START Data records

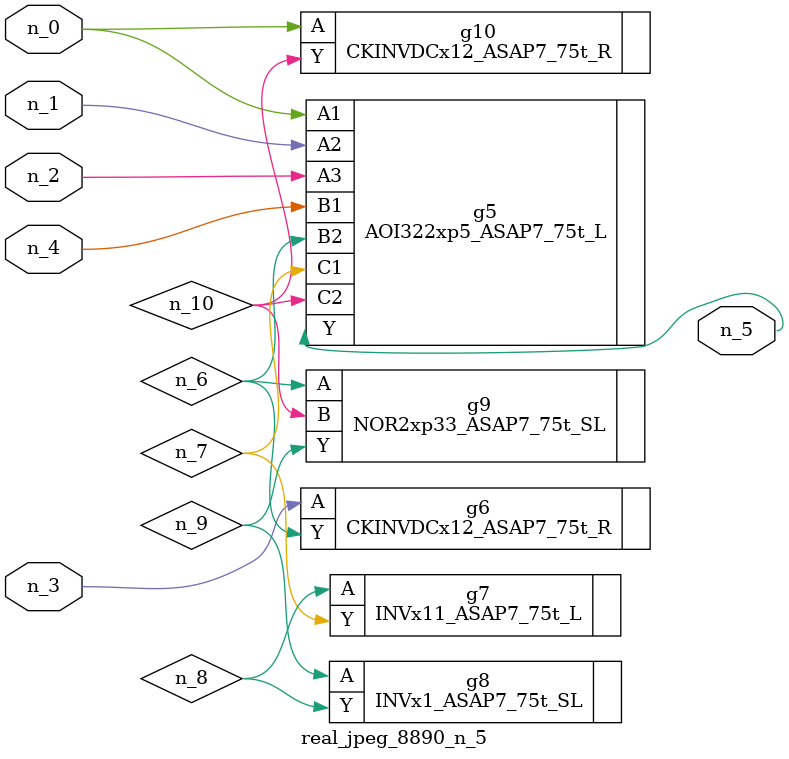
<source format=v>
module real_jpeg_8890_n_5 (n_4, n_0, n_1, n_2, n_3, n_5);

input n_4;
input n_0;
input n_1;
input n_2;
input n_3;

output n_5;

wire n_8;
wire n_6;
wire n_7;
wire n_10;
wire n_9;

AOI322xp5_ASAP7_75t_L g5 ( 
.A1(n_0),
.A2(n_1),
.A3(n_2),
.B1(n_4),
.B2(n_6),
.C1(n_7),
.C2(n_10),
.Y(n_5)
);

CKINVDCx12_ASAP7_75t_R g10 ( 
.A(n_0),
.Y(n_10)
);

CKINVDCx12_ASAP7_75t_R g6 ( 
.A(n_3),
.Y(n_6)
);

NOR2xp33_ASAP7_75t_SL g9 ( 
.A(n_6),
.B(n_10),
.Y(n_9)
);

INVx11_ASAP7_75t_L g7 ( 
.A(n_8),
.Y(n_7)
);

INVx1_ASAP7_75t_SL g8 ( 
.A(n_9),
.Y(n_8)
);


endmodule
</source>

END Data records

• **Problem to work on**
Repeat the entries exactly, without pictures.

• **Exercise answer**
<source format=v>
module real_jpeg_8890_n_5 (n_4, n_0, n_1, n_2, n_3, n_5);

input n_4;
input n_0;
input n_1;
input n_2;
input n_3;

output n_5;

wire n_8;
wire n_6;
wire n_7;
wire n_10;
wire n_9;

AOI322xp5_ASAP7_75t_L g5 ( 
.A1(n_0),
.A2(n_1),
.A3(n_2),
.B1(n_4),
.B2(n_6),
.C1(n_7),
.C2(n_10),
.Y(n_5)
);

CKINVDCx12_ASAP7_75t_R g10 ( 
.A(n_0),
.Y(n_10)
);

CKINVDCx12_ASAP7_75t_R g6 ( 
.A(n_3),
.Y(n_6)
);

NOR2xp33_ASAP7_75t_SL g9 ( 
.A(n_6),
.B(n_10),
.Y(n_9)
);

INVx11_ASAP7_75t_L g7 ( 
.A(n_8),
.Y(n_7)
);

INVx1_ASAP7_75t_SL g8 ( 
.A(n_9),
.Y(n_8)
);


endmodule
</source>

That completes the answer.